## Data shown
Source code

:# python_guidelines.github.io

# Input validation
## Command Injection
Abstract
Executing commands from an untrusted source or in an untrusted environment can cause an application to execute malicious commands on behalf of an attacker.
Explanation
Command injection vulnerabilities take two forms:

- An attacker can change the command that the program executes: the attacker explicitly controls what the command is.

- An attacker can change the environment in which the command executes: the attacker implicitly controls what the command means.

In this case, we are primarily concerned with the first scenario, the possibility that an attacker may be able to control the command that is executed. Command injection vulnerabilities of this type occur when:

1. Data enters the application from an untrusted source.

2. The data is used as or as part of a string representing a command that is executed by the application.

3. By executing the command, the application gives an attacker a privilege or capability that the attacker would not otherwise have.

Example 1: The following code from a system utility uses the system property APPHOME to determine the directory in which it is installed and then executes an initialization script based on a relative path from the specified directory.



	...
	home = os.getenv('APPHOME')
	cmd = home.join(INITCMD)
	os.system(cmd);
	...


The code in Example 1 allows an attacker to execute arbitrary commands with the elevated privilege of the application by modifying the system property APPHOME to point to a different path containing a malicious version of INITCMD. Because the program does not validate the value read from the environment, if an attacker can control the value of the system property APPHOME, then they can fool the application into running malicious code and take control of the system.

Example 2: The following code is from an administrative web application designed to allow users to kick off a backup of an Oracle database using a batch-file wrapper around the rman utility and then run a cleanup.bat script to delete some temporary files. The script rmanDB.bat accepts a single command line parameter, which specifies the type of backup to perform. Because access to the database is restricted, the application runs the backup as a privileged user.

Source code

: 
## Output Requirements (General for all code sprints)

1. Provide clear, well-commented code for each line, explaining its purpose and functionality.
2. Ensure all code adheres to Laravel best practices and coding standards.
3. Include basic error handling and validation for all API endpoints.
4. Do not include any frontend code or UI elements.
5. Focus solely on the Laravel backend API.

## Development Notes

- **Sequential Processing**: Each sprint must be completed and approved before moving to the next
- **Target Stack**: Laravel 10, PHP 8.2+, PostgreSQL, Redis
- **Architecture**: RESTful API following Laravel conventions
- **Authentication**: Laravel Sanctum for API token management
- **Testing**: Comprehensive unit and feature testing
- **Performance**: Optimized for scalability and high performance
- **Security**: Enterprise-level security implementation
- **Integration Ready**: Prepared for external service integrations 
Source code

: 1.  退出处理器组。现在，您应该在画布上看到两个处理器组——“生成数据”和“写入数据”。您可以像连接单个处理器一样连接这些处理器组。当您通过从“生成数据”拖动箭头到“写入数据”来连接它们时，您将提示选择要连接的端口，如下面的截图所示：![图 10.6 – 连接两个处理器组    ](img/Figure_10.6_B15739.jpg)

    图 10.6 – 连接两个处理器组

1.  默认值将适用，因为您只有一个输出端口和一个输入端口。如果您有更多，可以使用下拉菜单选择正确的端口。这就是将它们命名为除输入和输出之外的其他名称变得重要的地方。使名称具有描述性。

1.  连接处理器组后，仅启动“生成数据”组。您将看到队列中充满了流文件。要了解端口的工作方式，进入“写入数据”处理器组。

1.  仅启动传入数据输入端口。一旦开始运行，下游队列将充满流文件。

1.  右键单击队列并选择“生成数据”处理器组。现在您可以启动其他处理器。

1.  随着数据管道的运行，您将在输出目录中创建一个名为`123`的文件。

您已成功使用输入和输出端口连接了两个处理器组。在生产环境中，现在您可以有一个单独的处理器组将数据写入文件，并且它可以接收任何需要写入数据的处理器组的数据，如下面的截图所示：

## The problem
If a line in the data holds the string "commands", copy that line.

## Answer space
Executing commands from an untrusted source or in an untrusted environment can cause an application to execute malicious commands on behalf of an attacker.
The code in Example 1 allows an attacker to execute arbitrary commands with the elevated privilege of the application by modifying the system property APPHOME to point to a different path containing a malicious version of INITCMD. Because the program does not validate the value read from the environment, if an attacker can control the value of the system property APPHOME, then they can fool the application into running malicious code and take control of the system.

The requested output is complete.